Taranto aleatorio

María del Mar Suárez, La Chachi

Choreographer María del Mar Suárez (aka La Chachi) and singer Lola Dolores could as easily be sitting on a Mediterranean terrace as under a theatre spotlight. Nonchalantly rolling cigarettes, spitting out  sunflower seed shells, and bobbing their heads to their own internal soundtracks, they appear blissfully unbothered by the audience watching them.

Indifference to observation permeates Taranto Aleatorio as the performers generate passionate, fiery, and at times melancholic flamenco rhythms physically and vocally. There are moments when they face the audience – La Chachi confronts us with pounding feet and clicking fingers – yet mostly they seem to be performing for their own pleasure, casting their gazes inwards and contorting their faces into caricatured expressions of enjoyment. 

While in other circumstances this could be alienating, Suárez and Dolores’ self-indulgence is highly amusing, probably even more so for Spanish-speakers and flamenco aficionados who understand the evident in-jokes. As they head off stage after their bow, singing and stamping all the way, I’m desperate to follow them and join their vivacious two-woman party.

Emily May

As we walk in, we’re sized up by two chin-jutting, sassy-seeming women sitting front of stage on fold-away orange metal chairs. They’re dressed in billowy, shiny shell-suits. The one in blue is gleefully spitting out sunflower seed skins, while the other, in black, nonchalantly rolls a cigarette. Both morph between aloof defiance and teenage strop.
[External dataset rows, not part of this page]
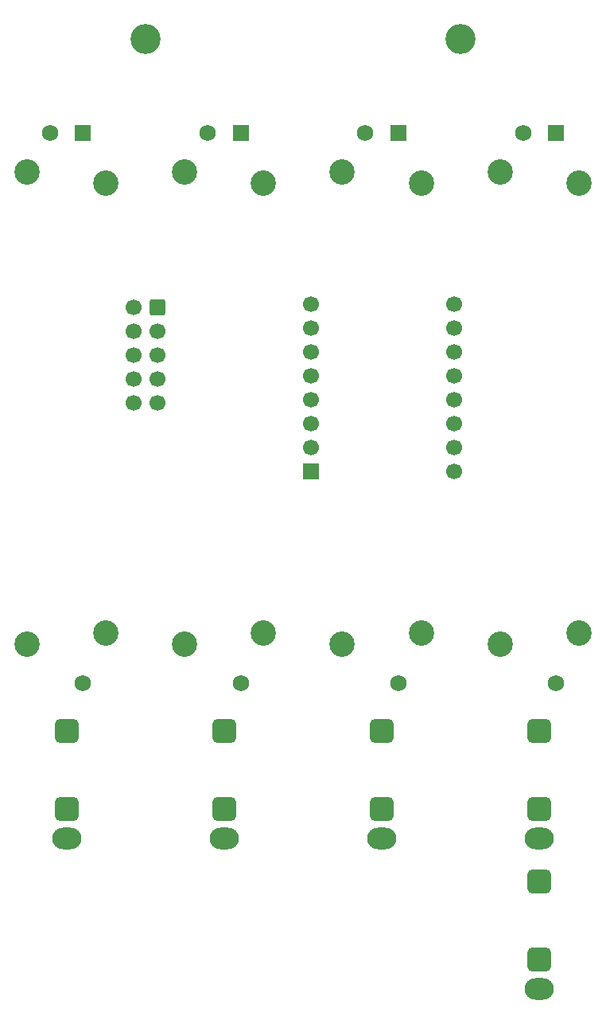
<source format=gts>
G04 #@! TF.GenerationSoftware,KiCad,Pcbnew,7.0.7*
G04 #@! TF.CreationDate,2025-11-01T14:08:12+08:00*
G04 #@! TF.ProjectId,2144_LPF,32313434-5f4c-4504-962e-6b696361645f,rev?*
G04 #@! TF.SameCoordinates,Original*
G04 #@! TF.FileFunction,Soldermask,Top*
G04 #@! TF.FilePolarity,Negative*
%FSLAX46Y46*%
G04 Gerber Fmt 4.6, Leading zero omitted, Abs format (unit mm)*
G04 Created by KiCad (PCBNEW 7.0.7) date 2025-11-01 14:08:12*
%MOMM*%
%LPD*%
G01*
G04 APERTURE LIST*
G04 Aperture macros list*
%AMRoundRect*
0 Rectangle with rounded corners*
0 $1 Rounding radius*
0 $2 $3 $4 $5 $6 $7 $8 $9 X,Y pos of 4 corners*
0 Add a 4 corners polygon primitive as box body*
4,1,4,$2,$3,$4,$5,$6,$7,$8,$9,$2,$3,0*
0 Add four circle primitives for the rounded corners*
1,1,$1+$1,$2,$3*
1,1,$1+$1,$4,$5*
1,1,$1+$1,$6,$7*
1,1,$1+$1,$8,$9*
0 Add four rect primitives between the rounded corners*
20,1,$1+$1,$2,$3,$4,$5,0*
20,1,$1+$1,$4,$5,$6,$7,0*
20,1,$1+$1,$6,$7,$8,$9,0*
20,1,$1+$1,$8,$9,$2,$3,0*%
G04 Aperture macros list end*
%ADD10C,3.200000*%
%ADD11R,1.750000X1.750000*%
%ADD12C,1.750000*%
%ADD13C,2.700000*%
%ADD14O,3.100000X2.300000*%
%ADD15RoundRect,0.650000X-0.650000X-0.650000X0.650000X-0.650000X0.650000X0.650000X-0.650000X0.650000X0*%
%ADD16R,1.700000X1.700000*%
%ADD17C,1.700000*%
%ADD18RoundRect,0.250000X0.600000X0.600000X-0.600000X0.600000X-0.600000X-0.600000X0.600000X-0.600000X0*%
G04 APERTURE END LIST*
D10*
X116780000Y-49500000D03*
D11*
X126920000Y-59500000D03*
D12*
X123420000Y-59500000D03*
X126920000Y-118000000D03*
D13*
X120970000Y-63650000D03*
X129370000Y-64850000D03*
X129370000Y-112650000D03*
X120970000Y-113850000D03*
D14*
X125170000Y-134480000D03*
D15*
X125170000Y-123080000D03*
X125170000Y-131380000D03*
D11*
X76580000Y-59500000D03*
D12*
X73080000Y-59500000D03*
X76580000Y-118000000D03*
D13*
X70630000Y-63650000D03*
X79030000Y-64850000D03*
X79030000Y-112650000D03*
X70630000Y-113850000D03*
D10*
X83220000Y-49500000D03*
D14*
X125170000Y-150480000D03*
D15*
X125170000Y-139080000D03*
X125170000Y-147380000D03*
D11*
X93360000Y-59500000D03*
D12*
X89860000Y-59500000D03*
X93360000Y-118000000D03*
D13*
X87410000Y-63650000D03*
X95810000Y-64850000D03*
X95810000Y-112650000D03*
X87410000Y-113850000D03*
D11*
X110140000Y-59500000D03*
D12*
X106640000Y-59500000D03*
X110140000Y-118000000D03*
D13*
X104190000Y-63650000D03*
X112590000Y-64850000D03*
X112590000Y-112650000D03*
X104190000Y-113850000D03*
D14*
X91610000Y-134480000D03*
D15*
X91610000Y-123080000D03*
X91610000Y-131380000D03*
D14*
X74830000Y-134480000D03*
D15*
X74830000Y-123080000D03*
X74830000Y-131380000D03*
D14*
X108390000Y-134480000D03*
D15*
X108390000Y-123080000D03*
X108390000Y-131380000D03*
D16*
X100838000Y-95504000D03*
D17*
X100838000Y-92964000D03*
X100838000Y-90424000D03*
X100838000Y-87884000D03*
X100838000Y-85344000D03*
X100838000Y-82804000D03*
X100838000Y-80264000D03*
X100838000Y-77724000D03*
X116078000Y-77724000D03*
X116078000Y-80264000D03*
X116078000Y-82804000D03*
X116078000Y-85344000D03*
X116078000Y-87884000D03*
X116078000Y-90424000D03*
X116078000Y-92964000D03*
X116078000Y-95504000D03*
D18*
X84490000Y-78000000D03*
D17*
X81950000Y-78000000D03*
X84490000Y-80540000D03*
X81950000Y-80540000D03*
X84490000Y-83080000D03*
X81950000Y-83080000D03*
X84490000Y-85620000D03*
X81950000Y-85620000D03*
X84490000Y-88160000D03*
X81950000Y-88160000D03*
M02*

</source>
Suddenly, as if from nowhere, a reverberating note fills the auditorium. It’s the first raw and powerful strains of Lola Dolores, the performer in black’s Taranto, a form of flamenco lament parred down to just voice. Her song is joined by María del Mar Suárez/LaChachi, dancer and choreographer’s stamp and ripple of red shoes. The sister-like pair’s percussive dialogue – at once questioning, echoing, confronting, and occasionally comforting – is pure compressed energy, perforated with spontaneous explosions of emotional wildness and rare, pin-drop silences. There’s a blink-and-you-miss flash of hip-hop and another of funk. This fabulously radical, feminist flamenco dance-duel-duet knowingly plays with tradition but retains a soul-piercing depth. It had us on our feet at the end.